- **Task input**:
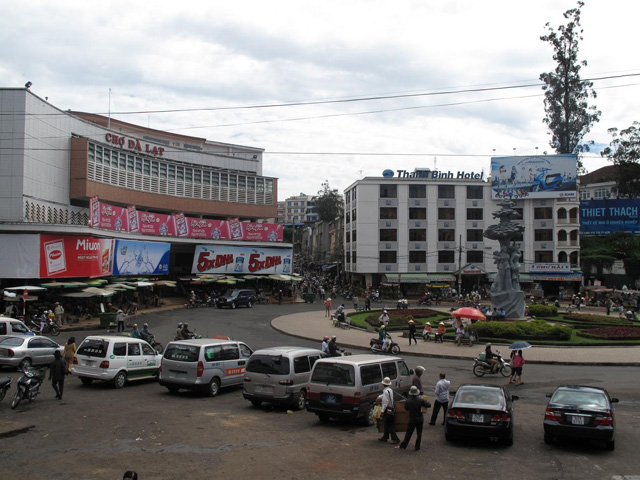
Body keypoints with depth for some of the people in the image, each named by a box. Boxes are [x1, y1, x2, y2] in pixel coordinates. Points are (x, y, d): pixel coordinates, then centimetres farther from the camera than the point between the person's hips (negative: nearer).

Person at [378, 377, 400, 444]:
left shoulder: (386, 391, -19)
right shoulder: (390, 390, 8)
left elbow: (385, 402, -21)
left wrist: (382, 411, -17)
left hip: (388, 410, -9)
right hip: (391, 408, 9)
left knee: (389, 425, -3)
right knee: (387, 424, 18)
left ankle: (395, 439, -1)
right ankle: (385, 437, 27)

- **Activity**: Reproduce the lines above word for word, without the picture.

- **Exercise response**:
Body keypoints with depth for some of the people in the image, each named by a box. Boxes are [x1, y1, x2, y2] in pixel coordinates. Points are (x, y, d): pixel coordinates, then centimetres farther from the camera than the point between the person's hips (negative: nearer).

Person at [378, 377, 400, 444]:
left shoulder: (386, 391, -19)
right shoulder: (390, 390, 8)
left elbow: (385, 402, -21)
left wrist: (382, 411, -17)
left hip: (388, 410, -9)
right hip: (391, 408, 9)
left knee: (389, 425, -3)
right knee: (387, 424, 18)
left ankle: (395, 439, -1)
right ankle: (385, 437, 27)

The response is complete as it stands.